We had a thing with one of our neighbors. The guy renting the house across the street approached Mike about using our corral space to put his horse in. I guess originally he wanted to "borrow" our corral fencing. I told Mike no. That stuff is $50 a panel and there'd be no guarantee that we'd get it back, much less in one piece, and if he's just renting, he can rent panels cheaply. Then he wanted to know if he could board his horses here for "at least a month." I checked around and was told that $50/month per horse was more than reasonable. At first, we were considering it, but then the guy wanted to put them in the front area where my garden will be going in next week and the only way to the back corral is through the garden or over a step that I don't think would be good for a horse to attempt. And while at first I was willing, when he said "at least a month" I was afraid it would drag on. I guess he wants to corral them in an area that is near the owner's big shed and that area is currently full of big heavy construction piping and structural and that combined with his commentary and the total inconvenience just made it less palatable. It was inconvenient because we wouldn't be able to let Genny into the corral to play in the dirt because she'd be tempted to check out the horses. We wouldn't be able to put the kids' brand new swing set out in the corral either because it would be in the path of where the horse would be going back and forth. We talked and we both felt that if we had put the money together to own our own place that we ought to be able to do with it whatever we wanted.

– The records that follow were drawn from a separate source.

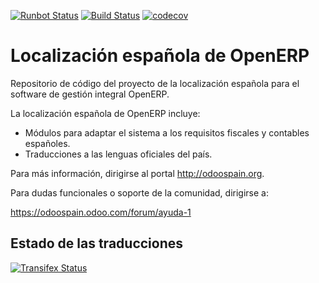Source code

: [![Runbot Status](https://runbot.odoo-community.org/runbot/badge/flat/189/7.0.svg)](https://runbot.odoo-community.org/runbot/repo/github-com-oca-web-189)
[![Build Status](https://travis-ci.org/OCA/l10n-spain.svg?branch=7.0)](https://travis-ci.org/OCA/l10n-spain)
[![codecov](https://codecov.io/gh/OCA/l10n-spain/branch/7.0/graph/badge.svg)](https://codecov.io/gh/OCA/l10n-spain)

Localización española de OpenERP
================================

Repositorio de código del proyecto de la localización española para el software
de gestión integral OpenERP.

La localización española de OpenERP incluye:

* Módulos para adaptar el sistema a los requisitos fiscales y contables
  españoles.
* Traducciones a las lenguas oficiales del país.

Para más información, dirigirse al portal http://odoospain.org.

Para dudas funcionales o soporte de la comunidad, dirigirse a:

https://odoospain.odoo.com/forum/ayuda-1

Estado de las traducciones
--------------------------
[![Transifex Status](https://www.transifex.com/projects/p/OCA-l10n-spain-7-0/chart/image_png)](https://www.transifex.com/projects/p/OCA-l10n-spain-7-0)
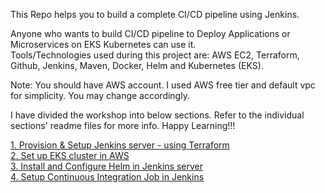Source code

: This Repo helps you to build a complete CI/CD pipeline using Jenkins.

Anyone who wants to build CI/CD pipeline to Deploy Applications or Microservices on EKS Kubernetes can use it.  
Tools/Technologies used during this project are: AWS EC2, Terraform, Github, Jenkins, Maven, Docker, Helm and Kubernetes (EKS).  

Note: You should have AWS account. I used AWS free tier and default vpc for simplicity. You may change accordingly.  

I have divided the workshop into below sections. Refer to the individual sections' readme files for more info. Happy Learning!!!  

[1. Provision & Setup Jenkins server - using Terraform](https://github.com/SBK-DEMOS/CICD-project1/tree/main/1.%20Provision%20%26%20Setup%20Jenkins%20server)  
[2. Set up EKS cluster in AWS](https://github.com/SBK-DEMOS/CICD-project1/tree/main/2.%20Set%20up%20EKS%20cluster%20in%20AWS)  
[3. Install and Configure Helm in Jenkins server](https://github.com/SBK-DEMOS/CICD-project1/tree/main/3.%20Install%20and%20Configure%20Helm%20in%20Jenkins%20server)  
[4. Setup Continuous Integration Job in Jenkins](https://github.com/SBK-DEMOS/CICD-project1/tree/main/4.%20Setup%20Continuous%20Integration%20Job%20in%20Jenkins)  



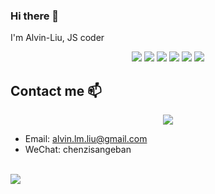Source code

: ### Hi there 👋

I'm Alvin-Liu, JS coder

<div align="center">
  <img src="https://img.shields.io/badge/-JavaScripe-vin?style=flat&logo=javascript&logoColor=white&color=orange">
  <img src="https://img.shields.io/badge/-TypeScript-vin?style=flat&logo=typescript&logoColor=white&color=informational">
  <img src="https://img.shields.io/badge/-Vue-vin?style=flat&logo=vue.js&logoColor=white&color=success">
  <img src="https://img.shields.io/badge/-React-vin?style=flat&logo=react&logoColor=white&color=yellow">
  <img src="https://img.shields.io/badge/-Node.js-vin?style=flat&logo=Node.js&logoColor=white&color=critical">
  <img src="https://img.shields.io/badge/wechat_miniprogram-vin?style=flat&logo=wechat&logoColor=white&color=green">
</div>

## Contact me 📫 

<div align="center">
  <img align="center" src="https://profile-counter.glitch.me/Alvin-Liu/count.svg" />
</div>

- Email: alvin.lm.liu@gmail.com
- WeChat: chenzisangeban

<br />

<div>
  <a href="https://github.com/Alvin-LM">
    <img align="center" src="https://github-readme-stats.vercel.app/api/top-langs/?username=Alvin-Liu&layout=compact&theme=tokyonight" />
  </a>
</div>

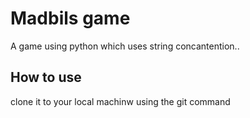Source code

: # Madbils game 

A game using python which uses string concantention..

## How to use
 clone it to your local machinw using the git command
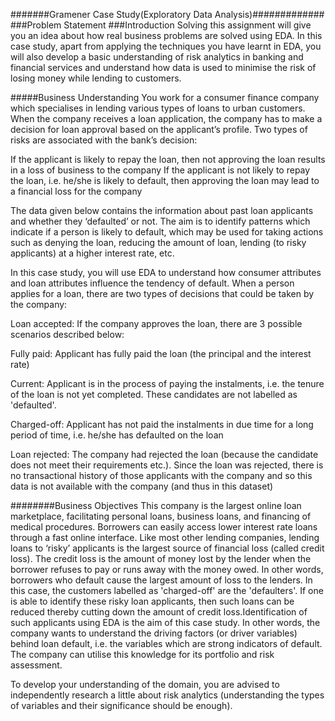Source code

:#######Gramener Case Study(Exploratory Data Analysis)#############
###Problem Statement
###Introduction
Solving this assignment will give you an idea about how real business problems are solved using EDA. 
In this case study, apart from applying the techniques you have learnt in EDA, you will also develop a basic understanding of 
risk analytics in banking and financial services and understand how data is used to minimise the risk of losing money while 
lending to customers.

  

#####Business Understanding
You work for a consumer finance company which specialises in lending various types of loans to urban customers. 
When the company receives a loan application, the company has to make a decision for loan approval based on the applicant’s profile. 
Two types of risks are associated with the bank’s decision:

If the applicant is likely to repay the loan, then not approving the loan results in a loss of business to the company
If the applicant is not likely to repay the loan, i.e. he/she is likely to default, then approving the loan may lead to a financial loss
for the company

The data given below contains the information about past loan applicants and whether they ‘defaulted’ or not. The aim is to identify 
patterns which indicate if a person is likely to default, which may be used for taking actions such as denying the loan, reducing the 
amount of loan, lending (to risky applicants) at a higher interest rate, etc.


In this case study, you will use EDA to understand how consumer attributes and loan attributes influence the tendency of default.
When a person applies for a loan, there are two types of decisions that could be taken by the company:

Loan accepted: If the company approves the loan, there are 3 possible scenarios described below:

Fully paid: Applicant has fully paid the loan (the principal and the interest rate)

Current: Applicant is in the process of paying the instalments, i.e. the tenure of the loan is not yet completed. These candidates are not labelled as 'defaulted'.

Charged-off: Applicant has not paid the instalments in due time for a long period of time, i.e. he/she has defaulted on the loan 

Loan rejected: The company had rejected the loan (because the candidate does not meet their requirements etc.). 
               Since the loan was rejected, there is no transactional history of those applicants with the company and so 
               this data is not available with the company (and thus in this dataset)
 



########Business Objectives
This company is the largest online loan marketplace, facilitating personal loans, business loans, and financing of medical procedures. 
Borrowers can easily access lower interest rate loans through a fast online interface. 
Like most other lending companies, lending loans to ‘risky’ applicants is the largest source of financial loss (called credit loss). 
The credit loss is the amount of money lost by the lender when the borrower refuses to pay or runs away with the money owed. 
In other words, borrowers who default cause the largest amount of loss to the lenders. In this case, the customers labelled 
as 'charged-off' are the 'defaulters'. If one is able to identify these risky loan applicants, then such loans can be reduced thereby 
cutting down the amount of credit loss.Identification of such applicants using EDA is the aim of this case study.
In other words, the company wants to understand the driving factors (or driver variables) behind loan default, i.e. 
the variables which are strong indicators of default.  The company can utilise this knowledge for its portfolio and risk assessment. 

To develop your understanding of the domain, you are advised to independently research a little about risk analytics 
(understanding the types of variables and their significance should be enough).
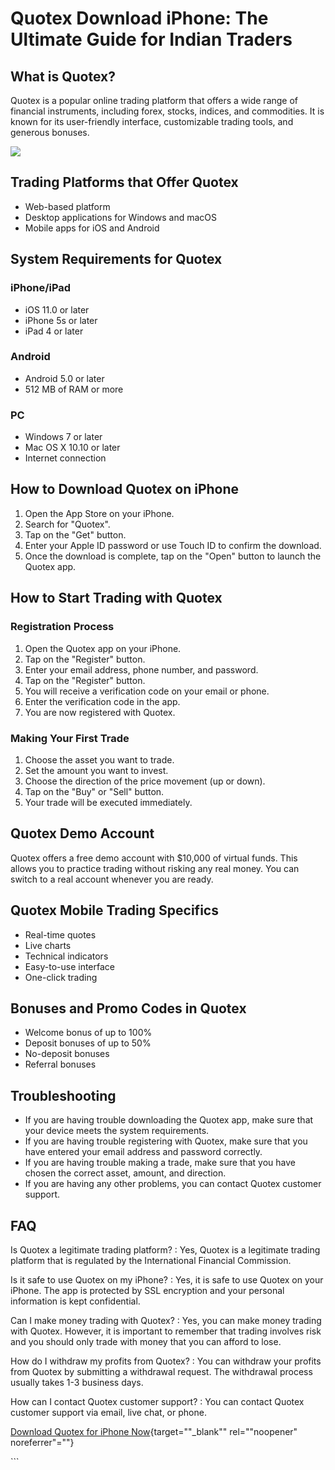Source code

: # Quotex Download iPhone: The Ultimate Guide for Indian Traders

## What is Quotex?

Quotex is a popular online trading platform that offers a wide range of
financial instruments, including forex, stocks, indices, and
commodities. It is known for its user-friendly interface, customizable
trading tools, and generous bonuses.

[![](https://static.quotex.io/files/5_en/300_250.jpg)](https://traff.sbs/brokerqxsignupf)

## Trading Platforms that Offer Quotex

-   Web-based platform
-   Desktop applications for Windows and macOS
-   Mobile apps for iOS and Android

## System Requirements for Quotex

### iPhone/iPad

-   iOS 11.0 or later
-   iPhone 5s or later
-   iPad 4 or later

### Android

-   Android 5.0 or later
-   512 MB of RAM or more

### PC

-   Windows 7 or later
-   Mac OS X 10.10 or later
-   Internet connection

## How to Download Quotex on iPhone

1.  Open the App Store on your iPhone.
2.  Search for "Quotex".
3.  Tap on the "Get" button.
4.  Enter your Apple ID password or use Touch ID to confirm the
    download.
5.  Once the download is complete, tap on the "Open" button to
    launch the Quotex app.

## How to Start Trading with Quotex

### Registration Process

1.  Open the Quotex app on your iPhone.
2.  Tap on the "Register" button.
3.  Enter your email address, phone number, and password.
4.  Tap on the "Register" button.
5.  You will receive a verification code on your email or phone.
6.  Enter the verification code in the app.
7.  You are now registered with Quotex.

### Making Your First Trade

1.  Choose the asset you want to trade.
2.  Set the amount you want to invest.
3.  Choose the direction of the price movement (up or down).
4.  Tap on the "Buy" or "Sell" button.
5.  Your trade will be executed immediately.

## Quotex Demo Account

Quotex offers a free demo account with \$10,000 of virtual funds. This
allows you to practice trading without risking any real money. You can
switch to a real account whenever you are ready.

## Quotex Mobile Trading Specifics

-   Real-time quotes
-   Live charts
-   Technical indicators
-   Easy-to-use interface
-   One-click trading

## Bonuses and Promo Codes in Quotex

-   Welcome bonus of up to 100%
-   Deposit bonuses of up to 50%
-   No-deposit bonuses
-   Referral bonuses

## Troubleshooting

-   If you are having trouble downloading the Quotex app, make sure that
    your device meets the system requirements.
-   If you are having trouble registering with Quotex, make sure that
    you have entered your email address and password correctly.
-   If you are having trouble making a trade, make sure that you have
    chosen the correct asset, amount, and direction.
-   If you are having any other problems, you can contact Quotex
    customer support.

## FAQ

Is Quotex a legitimate trading platform?
:   Yes, Quotex is a legitimate trading platform that is regulated by
    the International Financial Commission.

Is it safe to use Quotex on my iPhone?
:   Yes, it is safe to use Quotex on your iPhone. The app is protected
    by SSL encryption and your personal information is kept
    confidential.

Can I make money trading with Quotex?
:   Yes, you can make money trading with Quotex. However, it is
    important to remember that trading involves risk and you should only
    trade with money that you can afford to lose.

How do I withdraw my profits from Quotex?
:   You can withdraw your profits from Quotex by submitting a withdrawal
    request. The withdrawal process usually takes 1-3 business days.

How can I contact Quotex customer support?
:   You can contact Quotex customer support via email, live chat, or
    phone.

[Download Quotex for iPhone
Now](\%22https://traff.sbs/quotexonelink\%22){target=""_blank""
rel=""noopener" noreferrer"=""}

\`\`\`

So Mike and I went and told them that we really didn't want to do it. We explained that this was our first house and that we had plans for several of the places that he would have to use, if we were to board his horse. We offered to care for the horses in the summer when they were gone, which is something else he had asked about. His wife had a hissy and stammered something about how she didn't understand the problem because were were going charge them. Before I had gone and checked around to see if there were places listed on various community bulletin board for boarding horses and the lowest charge I found was $150/month per horse for what we were offering. All I could think is "yeah, and we weren't going to charge you MUCH!" I held my tongue, however. Then she rather abruptly shooed us out of the house.

WhatEver. It is our land, we should be able to do with it whatever we want. It's not like we're putting up a brothel in lieu of stables. I was pretty disgusted with her attitude because she was definitely of the opinion that we owed them something. In light of her attitude, I'm really happy we didn't because I think we would have been "owing" them a lot over time.

I feel like God showed me what I needed to see in this situation, certainly.

Thursday, May 01, 2003

You know you're a redneck when...

Mother's day comes around and you don't want flowers, candy, candles, or a spa day, you want a garden tiller.

I would also like a spa day, but that would be after I use my new tiller. ;)

I am so far from unpacked, I'm feel like I'm moving backwards.

I am busy doing school work and I'd much rather be painting my room. It's sick and wrong I realize to prefer to paint one's room over the enthralling joy of writing lesson plans and synthesis papers, but what's a girl to do?